Another 9th Circuit case, scheduled for oral argument in November, addresses whether prosecutors in a long-ago Los Angeles County murder case should receive absolute immunity after the man convicted of the crime, Thomas Goldstein, was found to be innocent after spending 20 years in prison. Van de Kamp v. Goldstein, 07-854.
The case that is likely to attract the most headlines this fall, however, comes out of the 2nd U.S. Circuit Court of Appeals.
It revolves around the question of whether TV networks should be fined when someone swears on live TV.
At issue is the Federal Communications Commission's decision to change its long-standing policy and fine networks for so-called "flying expletives," a move the 2nd Circuit struck down as "arbitrary and capricious." FCC v. Fox, 07-582.
Although characterized by many as a censorship case, Marty Lederman, of Georgetown Law Center, notes that the case - which will be argued on Election Day - actually rests on the Administrative Procedures Act, which the networks are relying on.
"But, looming over the case, is the First Amendment question," he conceded.
Likely to be less prominent in the public eye are a number of employment cases, including one focusing on whether employees are bound by mandatory arbitration when their contract is negotiated by a union. 14 Penn Plaza v. Pyett, 07-581.

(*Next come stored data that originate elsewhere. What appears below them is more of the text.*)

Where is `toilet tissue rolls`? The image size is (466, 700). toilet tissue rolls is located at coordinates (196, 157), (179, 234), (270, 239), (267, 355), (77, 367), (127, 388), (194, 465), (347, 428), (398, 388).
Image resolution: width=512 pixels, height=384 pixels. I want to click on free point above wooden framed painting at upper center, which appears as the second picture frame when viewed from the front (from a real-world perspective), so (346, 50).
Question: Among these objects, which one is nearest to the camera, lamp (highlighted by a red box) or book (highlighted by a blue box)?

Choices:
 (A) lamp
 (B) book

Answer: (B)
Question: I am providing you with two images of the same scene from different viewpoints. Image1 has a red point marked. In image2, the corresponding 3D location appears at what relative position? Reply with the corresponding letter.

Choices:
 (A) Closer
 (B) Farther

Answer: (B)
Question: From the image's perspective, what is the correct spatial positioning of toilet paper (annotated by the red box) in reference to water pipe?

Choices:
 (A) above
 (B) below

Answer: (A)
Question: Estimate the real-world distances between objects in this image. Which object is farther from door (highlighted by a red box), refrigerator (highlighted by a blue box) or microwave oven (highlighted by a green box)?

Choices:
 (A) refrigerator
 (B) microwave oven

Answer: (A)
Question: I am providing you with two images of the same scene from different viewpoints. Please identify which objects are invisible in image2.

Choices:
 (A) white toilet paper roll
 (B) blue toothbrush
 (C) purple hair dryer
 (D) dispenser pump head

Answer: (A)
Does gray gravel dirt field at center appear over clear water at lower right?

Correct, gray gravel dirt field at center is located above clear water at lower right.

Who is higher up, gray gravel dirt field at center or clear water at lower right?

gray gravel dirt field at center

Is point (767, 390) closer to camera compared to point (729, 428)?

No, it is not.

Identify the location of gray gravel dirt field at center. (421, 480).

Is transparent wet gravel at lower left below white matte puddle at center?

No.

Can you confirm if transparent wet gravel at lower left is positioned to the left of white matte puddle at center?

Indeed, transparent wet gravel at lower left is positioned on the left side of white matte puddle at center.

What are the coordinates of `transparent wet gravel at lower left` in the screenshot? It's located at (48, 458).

Gibson Dunn partner Eugene Scalia, son of Justice Antonin Scalia and an expert on employment law, described it as "potentially one of the most interesting and significant labor and employment cases" of the term.
As for criminal law, there are several Fourth Amendment cases scheduled for argument.
In one being argued Tuesday, the court will decide whether evidence seized during an arrest should be excluded because the arresting officer was incorrectly advised by an another law enforcement agency that there was a warrant for the defendant's arrest. Herring v. United States, 07-513.
The term is likely to provide further guidance as to how Roberts is shaping the court as chief justice in what will be his fourth one in charge.
Sidley Austin's Wood points, for example, to the "lopsided" majorities in the recent preemption cases as a sign of the court moving "towards consensus and narrower rulings" that Roberts is said to favor.
That could foreshadow a narrow ruling in favor of the drug companies in Levine that would bring an end to some state lawsuits but not others, Irvine's Chemerinsky suggested.
Such a conclusion could be reached, he said, by drawing a distinction between potentially dangerous drug risks that have been known about for a long time, as in Levine, and products that have gone to market more recently.
Whatever Roberts' influence, Olson - who knows better than to offer anything less than fulsome praise to the court when he has a case pending - pronounced himself pleased with the chief justice's impact so far.
"Roberts has demonstrated in a short time that he is and will be an outstanding chief justice," he said. "He is a leader, but is also a team player."